━━ TEXTAUSZUG

Der Energiegipfel
André D. Thess: Der Energiegipfel – Ausweg aus dem Klimakampf, Langen Müller Verlag, München 2025, brosch., 176 S., 22 Euro, ISBN 9783784437347
André D. Thess

Wer sich aufmacht, ein kolossales Problem mit unkonventionellen Mitteln zu lösen, der durchschlägt den „Gordischen Knoten“, sagt die Legende. Der Physiker und Lehrstuhlinhaber für Energiespeicherung an der Universität Stuttgart, André Thess, wagt sich an eine der größten Herausforderungen unserer Zeit: die schier unentwirrbaren Verknotungen rund um Energiewende und Klimawandel. Zur Befriedung der konträren Standpunkte schlägt er in seinem gleichnamigen Buch einen Energiegipfel vor und spielt das Szenario durch, wie dieser ablaufen könnte.
Auf der einen Seite seines fiktiven runden Tisches sitzt die „ökologisch-soziale Fraktion“ ÖS, die auf erneuerbare Energien, staatliche Prämien, Subventionen und Verbote setzt. Ihr gegenüber nimmt die „freiheitlich-konservative Fraktion“ FK Platz, die zwar den Klimawandel nicht leugnet, aber staatliche Gängelung ablehnt und privatwirtschaftliche Initiativen bevorzugt. Ist es denkbar, dass diese Streithähne aufhören, sich zu beschimpfen und sich auf ein gemeinsames Vorgehen einigen? Physiker lieben bekanntlich Gedankenexperimente … ein solcher Gipfel wäre in der Tat friedensstiftend – wenn er denn gelänge.

━━━━
━━ VORLIEGENDE DATEN

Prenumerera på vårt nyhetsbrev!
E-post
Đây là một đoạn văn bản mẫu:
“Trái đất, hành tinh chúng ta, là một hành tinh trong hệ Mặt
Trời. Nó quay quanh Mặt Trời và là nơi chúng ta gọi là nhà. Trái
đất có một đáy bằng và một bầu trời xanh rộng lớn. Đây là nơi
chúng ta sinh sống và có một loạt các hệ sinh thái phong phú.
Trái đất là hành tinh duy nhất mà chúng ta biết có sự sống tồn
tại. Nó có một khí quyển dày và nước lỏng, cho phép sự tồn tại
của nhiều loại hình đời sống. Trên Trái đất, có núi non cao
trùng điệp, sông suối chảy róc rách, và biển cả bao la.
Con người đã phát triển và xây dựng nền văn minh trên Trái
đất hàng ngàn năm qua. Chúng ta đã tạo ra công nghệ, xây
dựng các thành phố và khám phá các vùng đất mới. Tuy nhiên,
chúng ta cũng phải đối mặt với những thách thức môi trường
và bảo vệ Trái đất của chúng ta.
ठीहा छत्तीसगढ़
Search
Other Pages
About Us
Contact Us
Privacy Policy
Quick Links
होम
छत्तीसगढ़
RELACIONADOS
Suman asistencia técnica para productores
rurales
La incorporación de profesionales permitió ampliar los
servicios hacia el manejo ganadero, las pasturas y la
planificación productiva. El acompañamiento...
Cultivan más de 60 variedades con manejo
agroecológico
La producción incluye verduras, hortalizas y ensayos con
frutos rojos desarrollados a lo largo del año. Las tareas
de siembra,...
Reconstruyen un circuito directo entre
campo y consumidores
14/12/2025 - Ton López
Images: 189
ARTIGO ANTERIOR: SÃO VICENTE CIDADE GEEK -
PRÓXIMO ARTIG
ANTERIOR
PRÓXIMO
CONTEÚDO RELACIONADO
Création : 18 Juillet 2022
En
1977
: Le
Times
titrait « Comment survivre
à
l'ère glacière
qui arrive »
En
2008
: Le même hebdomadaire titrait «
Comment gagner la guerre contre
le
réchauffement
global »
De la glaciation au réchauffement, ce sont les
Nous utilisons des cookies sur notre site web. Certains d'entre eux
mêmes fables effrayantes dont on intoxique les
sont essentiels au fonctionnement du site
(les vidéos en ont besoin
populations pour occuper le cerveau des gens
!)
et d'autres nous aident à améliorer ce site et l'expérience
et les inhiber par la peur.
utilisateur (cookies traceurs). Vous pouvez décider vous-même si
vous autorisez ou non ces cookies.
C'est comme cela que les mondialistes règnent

━━━━

AUFGABEN ZUM TEXT:
1/ Gib aus der Buchbesprechung zum Energiegipfel die Stelle wörtlich wieder, die mit „Auf der einen“ anfängt und bis „er denn gelänge.“ reicht.
2/ Schreib die Buchbesprechung zum Energiegipfel weiter, und zwar ab dort, wo sie aufhört.

ERGEBNISSE JE AUFGABE:
1/
Auf der einen Seite seines fiktiven runden Tisches sitzt die „ökologisch-soziale Fraktion“ ÖS, die auf erneuerbare Energien, staatliche Prämien, Subventionen und Verbote setzt. Ihr gegenüber nimmt die „freiheitlich-konservative Fraktion“ FK Platz, die zwar den Klimawandel nicht leugnet, aber staatliche Gängelung ablehnt und privatwirtschaftliche Initiativen bevorzugt. Ist es denkbar, dass diese Streithähne aufhören, sich zu beschimpfen und sich auf ein gemeinsames Vorgehen einigen? Physiker lieben bekanntlich Gedankenexperimente … ein solcher Gipfel wäre in der Tat friedensstiftend – wenn er denn gelänge.

2/
Thess startet die Runde mit vielen interessanten Fakten zu acht großen staatlichen Interventionen, darunter den Atomeinstieg in den 1950er-Jahren und den Ausstieg knapp 70 Jahre später, die Unterstützung einheimischer Kohleindustrie durch erhebliche Subventionen und das nun geplante Ende der Kohleverstromung, ähnliche Entwicklungen in der Gasindustrie sowie das Erneuerbare-Energien-Gesetz und Richtlinien wie das Gebäudeenergiegesetz. In all diesen Fällen lässt Thess seine fiktiven Fraktionen ÖS und FK darüber abstimmen, ob die jeweiligen Maßnahmen die Versorgungssicherheit, Bezahlbarkeit und Umweltverträglichkeit der Energieversorgung in Deutschland verbessert oder verschlechtert haben.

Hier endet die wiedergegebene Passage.